The copy must run from the first line of the entries below through the line containing "What time will the bomb go off?", restated word for word, with pictures left out.

DATA SUPPLIED START

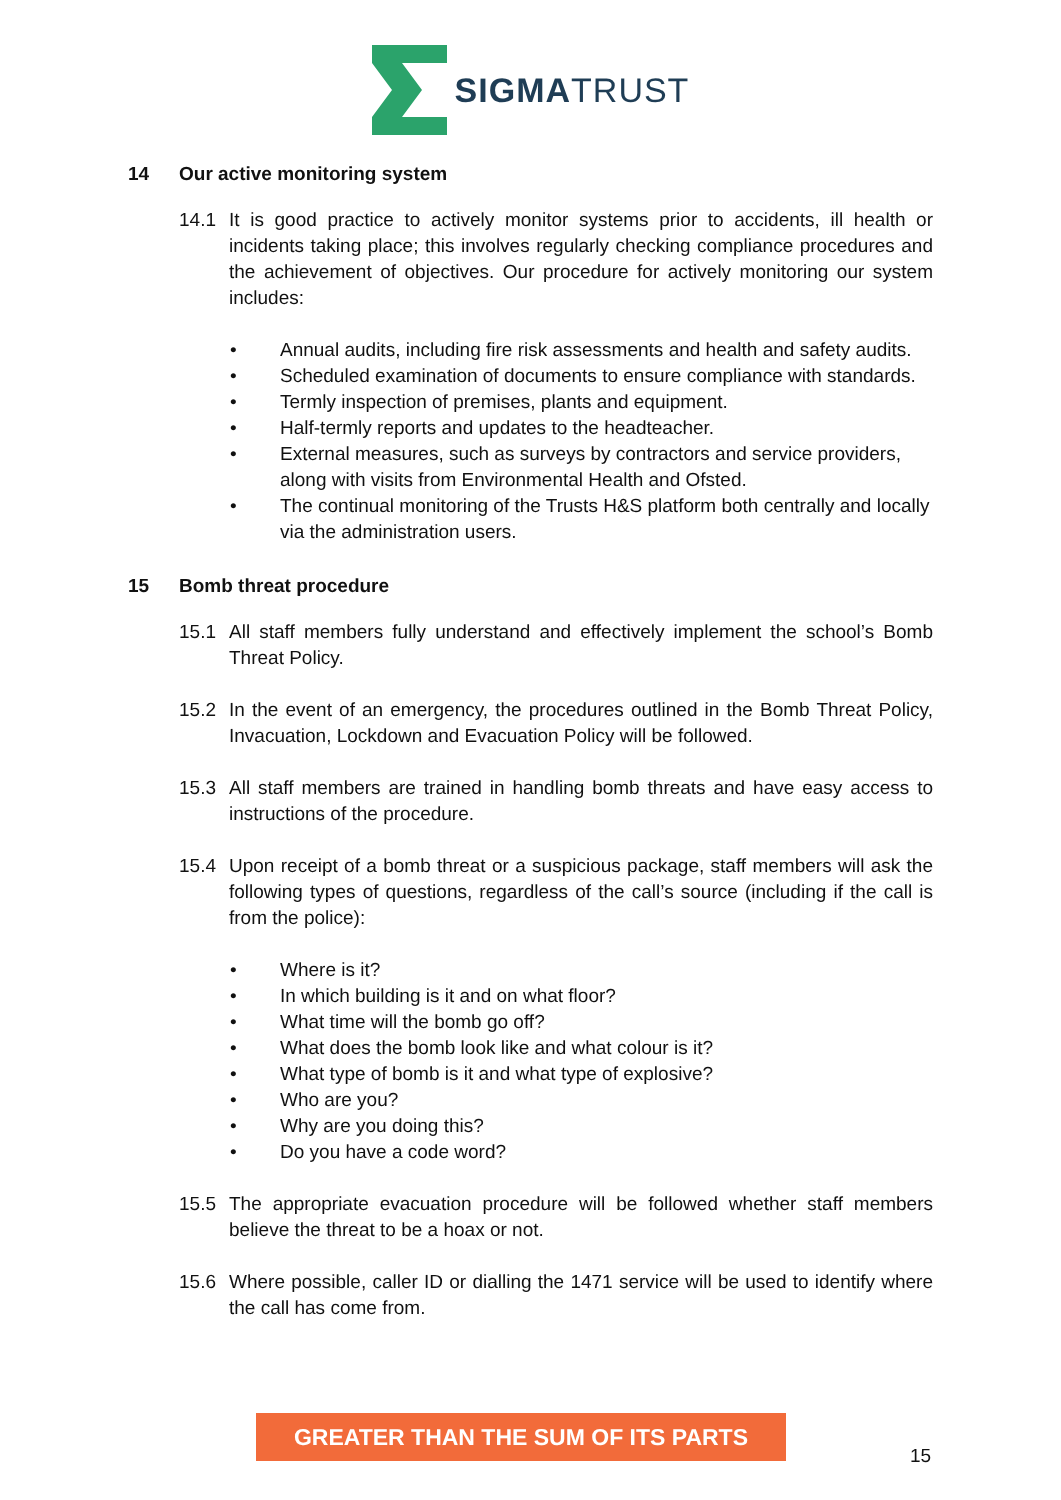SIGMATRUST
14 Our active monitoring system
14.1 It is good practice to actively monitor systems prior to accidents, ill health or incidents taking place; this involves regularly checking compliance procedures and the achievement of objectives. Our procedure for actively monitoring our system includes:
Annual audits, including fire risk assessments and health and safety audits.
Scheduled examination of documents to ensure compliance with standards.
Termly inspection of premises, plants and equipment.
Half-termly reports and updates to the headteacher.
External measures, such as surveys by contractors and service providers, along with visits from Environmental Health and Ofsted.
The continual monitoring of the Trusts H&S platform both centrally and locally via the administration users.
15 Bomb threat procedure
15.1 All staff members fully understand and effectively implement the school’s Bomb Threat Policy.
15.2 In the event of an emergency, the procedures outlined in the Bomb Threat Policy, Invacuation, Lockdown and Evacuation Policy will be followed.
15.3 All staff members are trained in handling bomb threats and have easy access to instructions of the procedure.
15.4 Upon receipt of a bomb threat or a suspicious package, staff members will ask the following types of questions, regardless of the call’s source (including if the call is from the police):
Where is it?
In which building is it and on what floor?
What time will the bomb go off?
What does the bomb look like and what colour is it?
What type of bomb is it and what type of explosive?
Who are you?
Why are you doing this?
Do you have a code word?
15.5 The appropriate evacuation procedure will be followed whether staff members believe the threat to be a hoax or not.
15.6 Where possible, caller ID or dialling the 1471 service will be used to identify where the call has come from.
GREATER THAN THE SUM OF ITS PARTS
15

DATA SUPPLIED END

RESULT OF THIS EXERCISE »
SIGMATRUST
14 Our active monitoring system
14.1 It is good practice to actively monitor systems prior to accidents, ill health or incidents taking place; this involves regularly checking compliance procedures and the achievement of objectives. Our procedure for actively monitoring our system includes:
Annual audits, including fire risk assessments and health and safety audits.
Scheduled examination of documents to ensure compliance with standards.
Termly inspection of premises, plants and equipment.
Half-termly reports and updates to the headteacher.
External measures, such as surveys by contractors and service providers, along with visits from Environmental Health and Ofsted.
The continual monitoring of the Trusts H&S platform both centrally and locally via the administration users.
15 Bomb threat procedure
15.1 All staff members fully understand and effectively implement the school’s Bomb Threat Policy.
15.2 In the event of an emergency, the procedures outlined in the Bomb Threat Policy, Invacuation, Lockdown and Evacuation Policy will be followed.
15.3 All staff members are trained in handling bomb threats and have easy access to instructions of the procedure.
15.4 Upon receipt of a bomb threat or a suspicious package, staff members will ask the following types of questions, regardless of the call’s source (including if the call is from the police):
Where is it?
In which building is it and on what floor?
What time will the bomb go off?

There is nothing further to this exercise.